**Work instructions**
Every line of the records below from the line with "i. 2<sup>nd</sup> Ault" up to and including the line with "e. Outstanding grants" must be reproduced exactly, and no line outside that range.
#### Materials provided ####
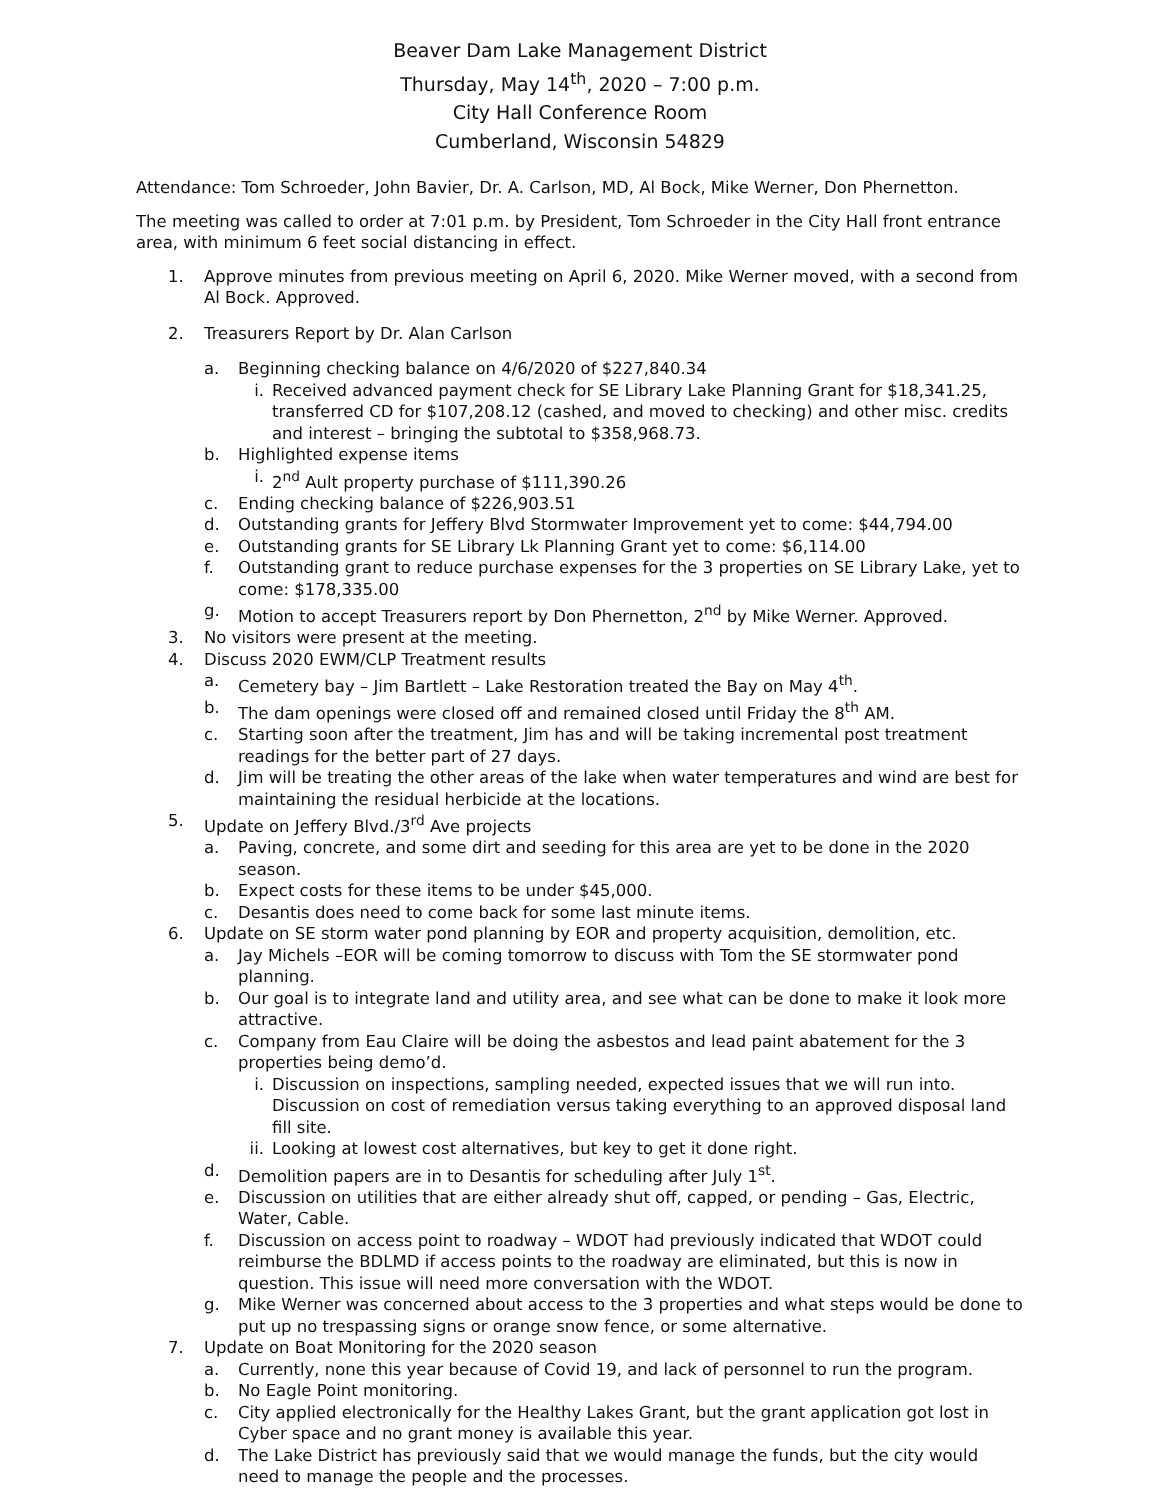Beaver Dam Lake Management District
Thursday, May 14<sup>th</sup>, 2020 – 7:00 p.m.
City Hall Conference Room
Cumberland, Wisconsin 54829
Attendance: Tom Schroeder, John Bavier, Dr. A. Carlson, MD, Al Bock, Mike Werner, Don Phernetton.
The meeting was called to order at 7:01 p.m. by President, Tom Schroeder in the City Hall front entrance area, with minimum 6 feet social distancing in effect.
1. Approve minutes from previous meeting on April 6, 2020. Mike Werner moved, with a second from Al Bock. Approved.
2. Treasurers Report by Dr. Alan Carlson
a. Beginning checking balance on 4/6/2020 of $227,840.34
i. Received advanced payment check for SE Library Lake Planning Grant for $18,341.25, transferred CD for $107,208.12 (cashed, and moved to checking) and other misc. credits and interest – bringing the subtotal to $358,968.73.
b. Highlighted expense items
i. 2<sup>nd</sup> Ault property purchase of $111,390.26
c. Ending checking balance of $226,903.51
d. Outstanding grants for Jeffery Blvd Stormwater Improvement yet to come: $44,794.00
e. Outstanding grants for SE Library Lk Planning Grant yet to come: $6,114.00
f. Outstanding grant to reduce purchase expenses for the 3 properties on SE Library Lake, yet to come: $178,335.00
g. Motion to accept Treasurers report by Don Phernetton, 2<sup>nd</sup> by Mike Werner. Approved.
3. No visitors were present at the meeting.
4. Discuss 2020 EWM/CLP Treatment results
a. Cemetery bay – Jim Bartlett – Lake Restoration treated the Bay on May 4<sup>th</sup>.
b. The dam openings were closed off and remained closed until Friday the 8<sup>th</sup> AM.
c. Starting soon after the treatment, Jim has and will be taking incremental post treatment readings for the better part of 27 days.
d. Jim will be treating the other areas of the lake when water temperatures and wind are best for maintaining the residual herbicide at the locations.
5. Update on Jeffery Blvd./3<sup>rd</sup> Ave projects
a. Paving, concrete, and some dirt and seeding for this area are yet to be done in the 2020 season.
b. Expect costs for these items to be under $45,000.
c. Desantis does need to come back for some last minute items.
6. Update on SE storm water pond planning by EOR and property acquisition, demolition, etc.
a. Jay Michels –EOR will be coming tomorrow to discuss with Tom the SE stormwater pond planning.
b. Our goal is to integrate land and utility area, and see what can be done to make it look more attractive.
c. Company from Eau Claire will be doing the asbestos and lead paint abatement for the 3 properties being demo’d.
i. Discussion on inspections, sampling needed, expected issues that we will run into. Discussion on cost of remediation versus taking everything to an approved disposal land fill site.
ii. Looking at lowest cost alternatives, but key to get it done right.
d. Demolition papers are in to Desantis for scheduling after July 1<sup>st</sup>.
e. Discussion on utilities that are either already shut off, capped, or pending – Gas, Electric, Water, Cable.
f. Discussion on access point to roadway – WDOT had previously indicated that WDOT could reimburse the BDLMD if access points to the roadway are eliminated, but this is now in question. This issue will need more conversation with the WDOT.
g. Mike Werner was concerned about access to the 3 properties and what steps would be done to put up no trespassing signs or orange snow fence, or some alternative.
7. Update on Boat Monitoring for the 2020 season
a. Currently, none this year because of Covid 19, and lack of personnel to run the program.
b. No Eagle Point monitoring.
c. City applied electronically for the Healthy Lakes Grant, but the grant application got lost in Cyber space and no grant money is available this year.
d. The Lake District has previously said that we would manage the funds, but the city would need to manage the people and the processes.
####
**Response to this exercise**
i. 2<sup>nd</sup> Ault property purchase of $111,390.26
c. Ending checking balance of $226,903.51
d. Outstanding grants for Jeffery Blvd Stormwater Improvement yet to come: $44,794.00
e. Outstanding grants for SE Library Lk Planning Grant yet to come: $6,114.00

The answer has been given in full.